▶ TRY IT
Please copy the listing below in its entirety, without alteration.
---
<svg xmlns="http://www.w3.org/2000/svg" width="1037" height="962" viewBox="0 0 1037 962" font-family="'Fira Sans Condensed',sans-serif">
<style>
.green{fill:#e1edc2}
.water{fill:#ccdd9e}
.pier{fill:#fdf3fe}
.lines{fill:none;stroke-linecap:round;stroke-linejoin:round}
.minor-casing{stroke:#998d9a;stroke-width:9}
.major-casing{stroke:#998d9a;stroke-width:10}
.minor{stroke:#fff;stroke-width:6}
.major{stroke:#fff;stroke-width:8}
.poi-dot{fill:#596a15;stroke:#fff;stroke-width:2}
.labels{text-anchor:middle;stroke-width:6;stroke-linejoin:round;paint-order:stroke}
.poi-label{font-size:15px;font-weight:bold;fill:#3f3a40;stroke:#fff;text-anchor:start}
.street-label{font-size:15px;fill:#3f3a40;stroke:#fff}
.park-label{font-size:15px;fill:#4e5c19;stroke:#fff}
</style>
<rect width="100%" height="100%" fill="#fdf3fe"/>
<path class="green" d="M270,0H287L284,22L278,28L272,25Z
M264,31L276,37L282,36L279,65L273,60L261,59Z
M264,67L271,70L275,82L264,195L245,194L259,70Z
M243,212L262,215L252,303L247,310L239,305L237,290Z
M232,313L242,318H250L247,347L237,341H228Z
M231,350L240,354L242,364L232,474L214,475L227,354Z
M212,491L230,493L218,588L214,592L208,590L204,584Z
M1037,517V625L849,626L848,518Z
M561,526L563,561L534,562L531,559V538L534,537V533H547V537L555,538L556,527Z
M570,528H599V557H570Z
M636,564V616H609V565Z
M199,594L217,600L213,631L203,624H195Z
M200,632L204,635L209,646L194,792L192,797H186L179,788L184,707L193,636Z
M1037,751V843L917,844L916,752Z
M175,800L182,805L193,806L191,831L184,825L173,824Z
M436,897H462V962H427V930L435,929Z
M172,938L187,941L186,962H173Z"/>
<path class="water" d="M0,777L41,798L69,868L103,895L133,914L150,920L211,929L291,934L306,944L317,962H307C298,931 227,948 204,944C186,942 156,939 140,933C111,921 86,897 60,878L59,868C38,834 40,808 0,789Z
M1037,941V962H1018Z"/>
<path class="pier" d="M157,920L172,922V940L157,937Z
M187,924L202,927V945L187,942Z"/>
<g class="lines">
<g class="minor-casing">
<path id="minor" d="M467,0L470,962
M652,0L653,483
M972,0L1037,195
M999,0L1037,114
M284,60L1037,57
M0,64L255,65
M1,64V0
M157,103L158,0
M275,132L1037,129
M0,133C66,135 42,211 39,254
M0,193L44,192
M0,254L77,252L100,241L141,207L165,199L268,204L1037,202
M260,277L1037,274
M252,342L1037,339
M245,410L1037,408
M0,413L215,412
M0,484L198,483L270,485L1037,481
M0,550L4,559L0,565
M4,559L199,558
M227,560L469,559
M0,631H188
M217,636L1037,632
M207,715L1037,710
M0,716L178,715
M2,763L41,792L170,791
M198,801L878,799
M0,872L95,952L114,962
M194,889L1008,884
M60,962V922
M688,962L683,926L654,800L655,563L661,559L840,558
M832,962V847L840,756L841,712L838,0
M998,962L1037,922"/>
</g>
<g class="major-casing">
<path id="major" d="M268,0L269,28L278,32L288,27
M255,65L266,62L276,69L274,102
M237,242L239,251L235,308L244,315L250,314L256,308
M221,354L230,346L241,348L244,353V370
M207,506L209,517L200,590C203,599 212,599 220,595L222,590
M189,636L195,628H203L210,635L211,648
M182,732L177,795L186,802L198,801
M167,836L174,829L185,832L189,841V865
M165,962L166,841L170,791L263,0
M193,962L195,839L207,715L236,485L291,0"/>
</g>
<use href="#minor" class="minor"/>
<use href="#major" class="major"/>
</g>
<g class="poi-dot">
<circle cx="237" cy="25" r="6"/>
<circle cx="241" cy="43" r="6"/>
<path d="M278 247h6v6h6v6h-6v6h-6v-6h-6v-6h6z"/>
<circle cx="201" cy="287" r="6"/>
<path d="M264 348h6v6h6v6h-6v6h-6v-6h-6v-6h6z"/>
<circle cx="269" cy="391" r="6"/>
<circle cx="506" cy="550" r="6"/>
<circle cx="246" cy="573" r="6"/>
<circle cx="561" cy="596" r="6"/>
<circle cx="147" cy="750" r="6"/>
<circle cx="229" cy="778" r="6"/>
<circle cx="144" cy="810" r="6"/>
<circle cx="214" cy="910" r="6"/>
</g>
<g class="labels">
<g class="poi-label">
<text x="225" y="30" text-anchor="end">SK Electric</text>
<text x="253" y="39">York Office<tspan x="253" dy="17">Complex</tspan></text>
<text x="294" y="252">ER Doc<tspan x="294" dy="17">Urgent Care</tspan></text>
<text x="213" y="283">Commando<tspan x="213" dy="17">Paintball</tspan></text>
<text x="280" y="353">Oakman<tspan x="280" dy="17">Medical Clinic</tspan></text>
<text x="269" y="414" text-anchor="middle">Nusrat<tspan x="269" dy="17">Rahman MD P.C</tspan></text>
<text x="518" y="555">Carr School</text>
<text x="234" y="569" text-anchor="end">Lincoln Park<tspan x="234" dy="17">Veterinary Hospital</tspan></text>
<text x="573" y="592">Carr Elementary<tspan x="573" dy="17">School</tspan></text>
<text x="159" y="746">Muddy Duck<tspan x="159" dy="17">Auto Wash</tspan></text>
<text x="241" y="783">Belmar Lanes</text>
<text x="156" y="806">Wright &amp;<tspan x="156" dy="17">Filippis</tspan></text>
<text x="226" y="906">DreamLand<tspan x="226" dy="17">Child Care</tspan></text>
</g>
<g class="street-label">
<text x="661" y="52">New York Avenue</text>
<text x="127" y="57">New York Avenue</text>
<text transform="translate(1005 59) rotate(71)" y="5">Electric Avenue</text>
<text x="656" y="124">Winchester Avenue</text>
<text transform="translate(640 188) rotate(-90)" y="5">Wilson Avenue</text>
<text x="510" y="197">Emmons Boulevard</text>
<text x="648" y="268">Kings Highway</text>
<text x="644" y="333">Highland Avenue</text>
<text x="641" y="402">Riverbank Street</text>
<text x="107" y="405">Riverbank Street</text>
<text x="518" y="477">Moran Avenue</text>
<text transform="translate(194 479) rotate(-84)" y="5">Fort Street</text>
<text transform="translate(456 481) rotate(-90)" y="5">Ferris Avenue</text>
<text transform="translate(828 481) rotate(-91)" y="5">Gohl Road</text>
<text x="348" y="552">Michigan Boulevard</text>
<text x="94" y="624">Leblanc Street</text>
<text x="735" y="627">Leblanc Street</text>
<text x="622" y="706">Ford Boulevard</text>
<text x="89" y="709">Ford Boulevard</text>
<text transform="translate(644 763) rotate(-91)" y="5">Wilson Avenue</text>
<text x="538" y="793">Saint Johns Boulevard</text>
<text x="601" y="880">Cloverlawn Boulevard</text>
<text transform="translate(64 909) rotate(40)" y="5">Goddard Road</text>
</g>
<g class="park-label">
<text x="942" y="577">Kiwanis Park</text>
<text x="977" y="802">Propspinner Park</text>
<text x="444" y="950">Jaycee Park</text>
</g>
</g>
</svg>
---
▶ RESPONSE TO THE EXERCISE
<svg xmlns="http://www.w3.org/2000/svg" width="1037" height="962" viewBox="0 0 1037 962" font-family="'Fira Sans Condensed',sans-serif">
<style>
.green{fill:#e1edc2}
.water{fill:#ccdd9e}
.pier{fill:#fdf3fe}
.lines{fill:none;stroke-linecap:round;stroke-linejoin:round}
.minor-casing{stroke:#998d9a;stroke-width:9}
.major-casing{stroke:#998d9a;stroke-width:10}
.minor{stroke:#fff;stroke-width:6}
.major{stroke:#fff;stroke-width:8}
.poi-dot{fill:#596a15;stroke:#fff;stroke-width:2}
.labels{text-anchor:middle;stroke-width:6;stroke-linejoin:round;paint-order:stroke}
.poi-label{font-size:15px;font-weight:bold;fill:#3f3a40;stroke:#fff;text-anchor:start}
.street-label{font-size:15px;fill:#3f3a40;stroke:#fff}
.park-label{font-size:15px;fill:#4e5c19;stroke:#fff}
</style>
<rect width="100%" height="100%" fill="#fdf3fe"/>
<path class="green" d="M270,0H287L284,22L278,28L272,25Z
M264,31L276,37L282,36L279,65L273,60L261,59Z
M264,67L271,70L275,82L264,195L245,194L259,70Z
M243,212L262,215L252,303L247,310L239,305L237,290Z
M232,313L242,318H250L247,347L237,341H228Z
M231,350L240,354L242,364L232,474L214,475L227,354Z
M212,491L230,493L218,588L214,592L208,590L204,584Z
M1037,517V625L849,626L848,518Z
M561,526L563,561L534,562L531,559V538L534,537V533H547V537L555,538L556,527Z
M570,528H599V557H570Z
M636,564V616H609V565Z
M199,594L217,600L213,631L203,624H195Z
M200,632L204,635L209,646L194,792L192,797H186L179,788L184,707L193,636Z
M1037,751V843L917,844L916,752Z
M175,800L182,805L193,806L191,831L184,825L173,824Z
M436,897H462V962H427V930L435,929Z
M172,938L187,941L186,962H173Z"/>
<path class="water" d="M0,777L41,798L69,868L103,895L133,914L150,920L211,929L291,934L306,944L317,962H307C298,931 227,948 204,944C186,942 156,939 140,933C111,921 86,897 60,878L59,868C38,834 40,808 0,789Z
M1037,941V962H1018Z"/>
<path class="pier" d="M157,920L172,922V940L157,937Z
M187,924L202,927V945L187,942Z"/>
<g class="lines">
<g class="minor-casing">
<path id="minor" d="M467,0L470,962
M652,0L653,483
M972,0L1037,195
M999,0L1037,114
M284,60L1037,57
M0,64L255,65
M1,64V0
M157,103L158,0
M275,132L1037,129
M0,133C66,135 42,211 39,254
M0,193L44,192
M0,254L77,252L100,241L141,207L165,199L268,204L1037,202
M260,277L1037,274
M252,342L1037,339
M245,410L1037,408
M0,413L215,412
M0,484L198,483L270,485L1037,481
M0,550L4,559L0,565
M4,559L199,558
M227,560L469,559
M0,631H188
M217,636L1037,632
M207,715L1037,710
M0,716L178,715
M2,763L41,792L170,791
M198,801L878,799
M0,872L95,952L114,962
M194,889L1008,884
M60,962V922
M688,962L683,926L654,800L655,563L661,559L840,558
M832,962V847L840,756L841,712L838,0
M998,962L1037,922"/>
</g>
<g class="major-casing">
<path id="major" d="M268,0L269,28L278,32L288,27
M255,65L266,62L276,69L274,102
M237,242L239,251L235,308L244,315L250,314L256,308
M221,354L230,346L241,348L244,353V370
M207,506L209,517L200,590C203,599 212,599 220,595L222,590
M189,636L195,628H203L210,635L211,648
M182,732L177,795L186,802L198,801
M167,836L174,829L185,832L189,841V865
M165,962L166,841L170,791L263,0
M193,962L195,839L207,715L236,485L291,0"/>
</g>
<use href="#minor" class="minor"/>
<use href="#major" class="major"/>
</g>
<g class="poi-dot">
<circle cx="237" cy="25" r="6"/>
<circle cx="241" cy="43" r="6"/>
<path d="M278 247h6v6h6v6h-6v6h-6v-6h-6v-6h6z"/>
<circle cx="201" cy="287" r="6"/>
<path d="M264 348h6v6h6v6h-6v6h-6v-6h-6v-6h6z"/>
<circle cx="269" cy="391" r="6"/>
<circle cx="506" cy="550" r="6"/>
<circle cx="246" cy="573" r="6"/>
<circle cx="561" cy="596" r="6"/>
<circle cx="147" cy="750" r="6"/>
<circle cx="229" cy="778" r="6"/>
<circle cx="144" cy="810" r="6"/>
<circle cx="214" cy="910" r="6"/>
</g>
<g class="labels">
<g class="poi-label">
<text x="225" y="30" text-anchor="end">SK Electric</text>
<text x="253" y="39">York Office<tspan x="253" dy="17">Complex</tspan></text>
<text x="294" y="252">ER Doc<tspan x="294" dy="17">Urgent Care</tspan></text>
<text x="213" y="283">Commando<tspan x="213" dy="17">Paintball</tspan></text>
<text x="280" y="353">Oakman<tspan x="280" dy="17">Medical Clinic</tspan></text>
<text x="269" y="414" text-anchor="middle">Nusrat<tspan x="269" dy="17">Rahman MD P.C</tspan></text>
<text x="518" y="555">Carr School</text>
<text x="234" y="569" text-anchor="end">Lincoln Park<tspan x="234" dy="17">Veterinary Hospital</tspan></text>
<text x="573" y="592">Carr Elementary<tspan x="573" dy="17">School</tspan></text>
<text x="159" y="746">Muddy Duck<tspan x="159" dy="17">Auto Wash</tspan></text>
<text x="241" y="783">Belmar Lanes</text>
<text x="156" y="806">Wright &amp;<tspan x="156" dy="17">Filippis</tspan></text>
<text x="226" y="906">DreamLand<tspan x="226" dy="17">Child Care</tspan></text>
</g>
<g class="street-label">
<text x="661" y="52">New York Avenue</text>
<text x="127" y="57">New York Avenue</text>
<text transform="translate(1005 59) rotate(71)" y="5">Electric Avenue</text>
<text x="656" y="124">Winchester Avenue</text>
<text transform="translate(640 188) rotate(-90)" y="5">Wilson Avenue</text>
<text x="510" y="197">Emmons Boulevard</text>
<text x="648" y="268">Kings Highway</text>
<text x="644" y="333">Highland Avenue</text>
<text x="641" y="402">Riverbank Street</text>
<text x="107" y="405">Riverbank Street</text>
<text x="518" y="477">Moran Avenue</text>
<text transform="translate(194 479) rotate(-84)" y="5">Fort Street</text>
<text transform="translate(456 481) rotate(-90)" y="5">Ferris Avenue</text>
<text transform="translate(828 481) rotate(-91)" y="5">Gohl Road</text>
<text x="348" y="552">Michigan Boulevard</text>
<text x="94" y="624">Leblanc Street</text>
<text x="735" y="627">Leblanc Street</text>
<text x="622" y="706">Ford Boulevard</text>
<text x="89" y="709">Ford Boulevard</text>
<text transform="translate(644 763) rotate(-91)" y="5">Wilson Avenue</text>
<text x="538" y="793">Saint Johns Boulevard</text>
<text x="601" y="880">Cloverlawn Boulevard</text>
<text transform="translate(64 909) rotate(40)" y="5">Goddard Road</text>
</g>
<g class="park-label">
<text x="942" y="577">Kiwanis Park</text>
<text x="977" y="802">Propspinner Park</text>
<text x="444" y="950">Jaycee Park</text>
</g>
</g>
</svg>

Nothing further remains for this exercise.